Selected text:
---------------

Distributed SQL Tips and Tricks – May 8, 2020
Welcome to this week’s tips and tricks blog where we recap some distributed SQL questions from around the Internet. We’ll also review upcoming events, new documentation, and blogs that have been published since the last post. Got questions? Make sure to ask them on our YugabyteDB Slack channel, Forum, GitHub, or Stackoverflow. Ok, let’s dive right in:
How can I connect YugabyteDB with Apache Spark?
There are two ways to connect YugabyteDB to Apache Spark, depending on which distributed SQL API you are using. For YCQL we provide a Spark connector library and for YSQL you can use Apache Spark’s JDBC API.
Why is an external load balancer recommended for the YSQL API but not for the YCQL API?
Yugabyte’s two distributed SQL APIs have different needs for load balancers because of the underlying differences in their client driver implementations. YSQL relies on PostgreSQL client drivers that are neither cluster aware nor shard aware. In other words, they are not yet “smart”. On the other hand, YCQL relies on Apache Cassandra Query Language’s smart client drivers that are both cluster aware (and hence do not require a load balancer) and shard aware. Let’s dive deeper to understand what cluster awareness and shard awareness actually mean.
In case of YSQL, most of PostgreSQL’s client drivers take only one YugabyteDB node’s IP as input and will always route requests to that node. While there is no functional issue here since all YugabyteDB nodes are equal and can accept client requests for all the data in the cluster (they will internally route the requests, collect the results, and respond to the client with the results), a load balancer simply abstracts away the cluster of nodes into a single IP so that the client driver can send requests to all the nodes in the cluster. This is different from how YCQL client drivers work. The input to a Cassandra QL client driver is typically a list of IPs of the nodes in the cluster. Even if you give only one node’s IP, the rest of the nodes of the cluster are auto discovered by the client driver after it connects to the cluster for the first time. Thereafter cluster configuration changes such as add/remove nodes are also propagated back to all active clients. Because of this built-in cluster awareness, there is never a primary node in the world of YCQL.
Coming to shard awareness, even though all nodes receive the YSQL requests using a load balancer, there can be a lot of requests that reach nodes that do not have the necessary data since the PostgreSQL driver is not shard aware. Again there is no functional issue but a performance issue, which any distributed RDBMS faces, given additional hops between the nodes to query the data. In case of YCQL, along with an updated list of nodes, the client driver also caches the shard metadata which has the mapping of which shard/tablet is located on which node. As a result, the client driver is able to route queries to the relevant nodes directly without the need for any additional hops.

---------------

Records provided:
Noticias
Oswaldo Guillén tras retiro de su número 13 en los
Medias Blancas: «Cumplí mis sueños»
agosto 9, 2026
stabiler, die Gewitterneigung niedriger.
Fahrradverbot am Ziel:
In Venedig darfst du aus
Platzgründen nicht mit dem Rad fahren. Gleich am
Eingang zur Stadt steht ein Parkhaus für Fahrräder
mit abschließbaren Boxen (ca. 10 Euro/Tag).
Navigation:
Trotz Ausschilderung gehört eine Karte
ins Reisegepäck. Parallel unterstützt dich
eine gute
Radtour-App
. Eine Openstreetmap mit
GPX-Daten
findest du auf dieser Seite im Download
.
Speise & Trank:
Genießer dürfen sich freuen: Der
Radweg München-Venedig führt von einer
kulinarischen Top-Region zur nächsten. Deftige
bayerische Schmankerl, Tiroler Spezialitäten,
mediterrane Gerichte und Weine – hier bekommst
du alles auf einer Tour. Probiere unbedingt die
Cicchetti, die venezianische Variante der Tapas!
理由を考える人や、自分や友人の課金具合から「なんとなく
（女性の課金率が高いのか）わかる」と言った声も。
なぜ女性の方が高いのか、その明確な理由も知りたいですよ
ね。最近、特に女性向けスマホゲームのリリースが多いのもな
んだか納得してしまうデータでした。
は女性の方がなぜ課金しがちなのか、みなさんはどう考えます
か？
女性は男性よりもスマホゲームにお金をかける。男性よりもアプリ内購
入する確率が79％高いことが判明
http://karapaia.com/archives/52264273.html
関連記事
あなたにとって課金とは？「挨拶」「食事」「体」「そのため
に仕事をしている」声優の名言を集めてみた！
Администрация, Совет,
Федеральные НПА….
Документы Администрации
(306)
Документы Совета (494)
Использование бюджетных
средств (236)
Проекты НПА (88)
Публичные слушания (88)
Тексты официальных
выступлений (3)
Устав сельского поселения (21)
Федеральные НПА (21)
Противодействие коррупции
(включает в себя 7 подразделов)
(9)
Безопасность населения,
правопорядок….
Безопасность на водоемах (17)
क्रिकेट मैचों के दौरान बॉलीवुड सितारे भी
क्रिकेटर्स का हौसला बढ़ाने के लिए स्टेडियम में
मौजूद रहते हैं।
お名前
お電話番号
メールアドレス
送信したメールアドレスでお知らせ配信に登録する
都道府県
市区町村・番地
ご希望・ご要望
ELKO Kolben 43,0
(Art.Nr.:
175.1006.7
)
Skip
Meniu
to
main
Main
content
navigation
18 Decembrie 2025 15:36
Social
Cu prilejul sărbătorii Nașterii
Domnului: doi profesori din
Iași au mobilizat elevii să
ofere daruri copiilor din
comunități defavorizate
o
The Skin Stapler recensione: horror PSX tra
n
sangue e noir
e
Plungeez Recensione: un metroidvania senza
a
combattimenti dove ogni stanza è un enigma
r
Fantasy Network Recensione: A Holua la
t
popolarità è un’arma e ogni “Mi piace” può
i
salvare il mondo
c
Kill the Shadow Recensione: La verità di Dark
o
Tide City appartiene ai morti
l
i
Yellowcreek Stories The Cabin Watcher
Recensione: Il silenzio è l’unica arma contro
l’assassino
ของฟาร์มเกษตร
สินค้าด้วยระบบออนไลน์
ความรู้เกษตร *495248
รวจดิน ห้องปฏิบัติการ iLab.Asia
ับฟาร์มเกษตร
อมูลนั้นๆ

---------------

Directive 1: Reproduce the part of the YugabyteDB tips post that begins at the words "Why is an external" and stops after "awareness actually mean.".
Directive 2: Carry on the YugabyteDB tips post from the point where it stops.

Reply 1:
Why is an external load balancer recommended for the YSQL API but not for the YCQL API?
Yugabyte’s two distributed SQL APIs have different needs for load balancers because of the underlying differences in their client driver implementations. YSQL relies on PostgreSQL client drivers that are neither cluster aware nor shard aware. In other words, they are not yet “smart”. On the other hand, YCQL relies on Apache Cassandra Query Language’s smart client drivers that are both cluster aware (and hence do not require a load balancer) and shard aware. Let’s dive deeper to understand what cluster awareness and shard awareness actually mean.

Reply 2:
How can I order returned rows by the IN
list of values?
Sometimes you want to return the rows ordered as specified in a supplied list. This can be easily done like in the example below:
CREATE TABLE books(name TEXT, publication_year TIMESTAMP, PRIMARY KEY(name ASC)); INSERT INTO books values('Pride and Prejudice', '01-28-1813'); INSERT INTO books values('The Great Gatsby', '04-10-1925'); INSERT INTO books values('The Catcher in the Rye', '07-16-1951'); INSERT INTO books values('Little Women', '09-30-1868'); INSERT INTO books values('The Adventures of Huckleberry Finn', '12-10-1884');
Now, say that you want to search for 3 books and you do this using the IN
clause.
SELECT * FROM books WHERE name IN ('The Adventures of Huckleberry Finn', 'Pride and Prejudice', 'The Great Gatsby'); name | publication_year ------------------------------------+--------------------- Pride and Prejudice | 1813-01-28 00:00:00 The Adventures of Huckleberry Finn | 1884-12-10 00:00:00 The Great Gatsby | 1925-04-10 00:00:00 (3 rows)
As you can see, the rows are returned in order of name and not in the order in which they appear in the IN
clause.
If you want to retrieve rows and order them based on their order in the IN
clause, you can make use of the VALUES
clause as shown below:
select b.* from books b join ( values ('The Adventures of Huckleberry Finn',1), ('Pride and Prejudice',2), ('The Great Gatsby',3) ) as x (name, sortorder) on b.name = x.name order by x.sortorder; name | publication_year ------------------------------------+--------------------- The Adventures of Huckleberry Finn | 1884-12-10 00:00:00 Pride and Prejudice | 1813-01-28 00:00:00 The Great Gatsby | 1925-04-10 00:00:00 (3 rows)
Alternatively, you can also use WITH ORDINALITY
:
SELECT b.* FROM books b JOIN unnest('{"The Adventures of Huckleberry Finn", "Pride and Prejudice", "The Great Gatsby"}'::text[]) WITH ORDINALITY t(name, sortorder) USING (name) ORDER BY t.sortorder; name | publication_year ------------------------------------+--------------------- The Adventures of Huckleberry Finn | 1884-12-10 00:00:00 Pride and Prejudice | 1813-01-28 00:00:00 The Great Gatsby | 1925-04-10 00:00:00 (3 rows)
How can I create a backup of a single table in a YSQL database?
You can backup databases in YSQL using the ysql_dump
tool. And a single table using the --table
argument.
Assuming you have a database called yugabyte
and a table called helloworld
, the full command to backup the table is:
./postgres/bin/ysql_dump --schema public --table books --serializable-deferrable --file “helloworld.dump.txt” yugabyte
What is the query to list all table names in my YugabyteDB distributed SQL database?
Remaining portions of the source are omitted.